There are also ongoing trials in the upfront setting that the Eastern Cooperative Group is undertaking, but these trials have just started enrolling patients to determine whether we still need autologous stem cell transplant in 2017. I'm curious to see what the results will be but we will have to wait a few more years for results.

TARGETED ONCOLOGY:Is there any potential with chimeric antigen receptor (CAR) T-cell therapy?

Epperla: We don’t currently have enough data yet for CAR T-cell therapy in MCL. Based on the impressive data in the diffuse large B-cell lymphoma setting, I will not be surprised if CAR T-cell therapy will continue to have impressive results in MCL. An important question is, “When are we going to use CAR T-cell therapy? Is it pre- or post-allogeneic transplant or pre- or post-ibrutinib (Imbruvica)?” There are still some remaining questions that need to be investigated.

TARGETED ONCOLOGY:What should be done for patients who are intolerant to ibrutinib or have relapsed on ibrutinib?

Epperla: The data are very dismal for patients who fail ibrutinib. There are published data showing the median overall survival was only a few months. Currently, there is a lot of interest to figure out the resistance mechanism so that we can improve upon it. However, we do not have any breakthrough treatments for patients who fail ibrutinib, which remains to be an urgent unmet need.

We currently have a few ongoing trials where we are trying to combine certain agents, such as CDK4/6 inhibitors with ibrutinib to see if that can overcome the resistance, but we don't know the data yet.

In my practice, I place the patient on ibrutinib and once they have achieved a response, I send them to allogeneic transplant. I use ibrutinib more as a bridge than a definitive therapy in patients who are transplant eligible so they can achieve the durable responses.

TARGETED ONCOLOGY:What is important for physicians to know about the field of MCL and its future over the next couple of years?
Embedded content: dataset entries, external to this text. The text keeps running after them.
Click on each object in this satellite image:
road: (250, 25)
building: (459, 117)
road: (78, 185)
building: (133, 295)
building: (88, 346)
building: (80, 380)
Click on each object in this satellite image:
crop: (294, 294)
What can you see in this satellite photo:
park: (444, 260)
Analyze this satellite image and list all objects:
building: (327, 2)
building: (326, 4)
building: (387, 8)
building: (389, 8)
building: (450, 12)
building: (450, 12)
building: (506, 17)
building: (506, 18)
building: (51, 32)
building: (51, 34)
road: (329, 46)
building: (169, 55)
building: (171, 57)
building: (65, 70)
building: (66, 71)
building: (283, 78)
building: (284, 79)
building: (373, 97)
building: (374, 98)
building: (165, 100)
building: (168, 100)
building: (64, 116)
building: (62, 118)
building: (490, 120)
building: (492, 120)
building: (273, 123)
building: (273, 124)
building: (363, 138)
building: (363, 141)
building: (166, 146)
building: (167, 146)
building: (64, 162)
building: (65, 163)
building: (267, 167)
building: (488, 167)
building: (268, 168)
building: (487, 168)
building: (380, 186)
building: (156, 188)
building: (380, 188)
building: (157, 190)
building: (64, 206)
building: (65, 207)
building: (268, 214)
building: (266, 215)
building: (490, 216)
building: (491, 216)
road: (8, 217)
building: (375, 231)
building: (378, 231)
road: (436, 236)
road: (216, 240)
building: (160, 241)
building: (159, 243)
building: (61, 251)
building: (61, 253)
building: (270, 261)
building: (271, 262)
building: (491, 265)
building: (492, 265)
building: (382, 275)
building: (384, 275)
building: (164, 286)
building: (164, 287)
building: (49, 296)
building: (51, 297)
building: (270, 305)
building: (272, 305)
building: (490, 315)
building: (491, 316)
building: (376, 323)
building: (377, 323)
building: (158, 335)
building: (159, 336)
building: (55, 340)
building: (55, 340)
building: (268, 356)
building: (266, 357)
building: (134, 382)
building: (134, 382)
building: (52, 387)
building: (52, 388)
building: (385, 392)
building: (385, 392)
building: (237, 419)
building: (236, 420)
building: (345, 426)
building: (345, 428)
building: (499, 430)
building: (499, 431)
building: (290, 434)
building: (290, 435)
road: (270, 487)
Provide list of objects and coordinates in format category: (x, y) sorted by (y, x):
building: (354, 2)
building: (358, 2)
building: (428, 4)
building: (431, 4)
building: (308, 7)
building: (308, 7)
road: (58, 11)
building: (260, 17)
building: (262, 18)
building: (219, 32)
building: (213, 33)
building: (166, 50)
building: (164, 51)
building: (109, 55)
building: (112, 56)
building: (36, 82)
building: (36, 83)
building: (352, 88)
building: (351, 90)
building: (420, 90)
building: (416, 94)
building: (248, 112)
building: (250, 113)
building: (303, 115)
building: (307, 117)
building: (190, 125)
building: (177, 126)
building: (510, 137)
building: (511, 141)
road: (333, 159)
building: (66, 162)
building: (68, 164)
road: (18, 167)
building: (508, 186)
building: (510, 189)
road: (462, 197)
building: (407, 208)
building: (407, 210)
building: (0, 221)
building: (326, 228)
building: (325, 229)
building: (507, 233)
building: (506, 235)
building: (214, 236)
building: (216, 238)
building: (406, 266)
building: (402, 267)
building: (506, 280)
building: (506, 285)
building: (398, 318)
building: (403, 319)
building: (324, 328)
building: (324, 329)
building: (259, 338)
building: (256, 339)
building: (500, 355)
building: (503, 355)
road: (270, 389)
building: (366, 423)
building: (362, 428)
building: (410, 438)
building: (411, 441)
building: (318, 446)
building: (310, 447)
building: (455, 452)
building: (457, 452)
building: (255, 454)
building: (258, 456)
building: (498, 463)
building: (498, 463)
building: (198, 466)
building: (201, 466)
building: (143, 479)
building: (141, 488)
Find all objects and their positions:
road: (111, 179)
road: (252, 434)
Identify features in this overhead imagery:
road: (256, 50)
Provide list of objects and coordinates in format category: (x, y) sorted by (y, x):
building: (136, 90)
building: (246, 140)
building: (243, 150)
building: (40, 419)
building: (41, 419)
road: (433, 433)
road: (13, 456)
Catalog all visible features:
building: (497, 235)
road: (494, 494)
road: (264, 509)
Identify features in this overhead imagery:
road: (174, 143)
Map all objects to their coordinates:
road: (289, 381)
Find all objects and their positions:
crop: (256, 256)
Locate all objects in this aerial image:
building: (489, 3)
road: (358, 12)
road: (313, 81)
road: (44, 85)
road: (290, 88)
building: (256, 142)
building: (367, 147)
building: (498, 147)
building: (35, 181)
Epperla: As of today, the treatment for MCL continues to be induction therapy followed by autologous transplant, based on long-term follow-up data. The [pivotal] trial had almost 15 years of follow-up data that were published with very impressive PFS rates. Recent data presented at the 2016 ASH Annual Meeting showed that using rituximab maintenance after induction and autologous transplant led to impressive PFS. The upfront treatment for MCL is induction, incorporating rituximab and chemotherapy combination, followed by autologous transplant, and, with the recent data, rituximab maintenance.

In the relapsed/refractory setting, we have many agents to choose from. We have BTK inhibitors, PI3-kinase inhibitors, and combinations of immunomodulatory agents with rituximab. One can mix and match treatments, and enrollment in clinical trials will be important in the relapsed/refractory setting.

Reference:

Hiddemann W, Barbui AM, Canales Albendea MA, et al. Immunochemotherapy with obinutuzumab or rituximab in previously untreated follicular lymphoma in the randomised phase III GALLIUM study: analysis by chemotherapy regimen.Hematological Oncology. 2017;35(S2):117—119. doi: 10.1002/hon.2437_106.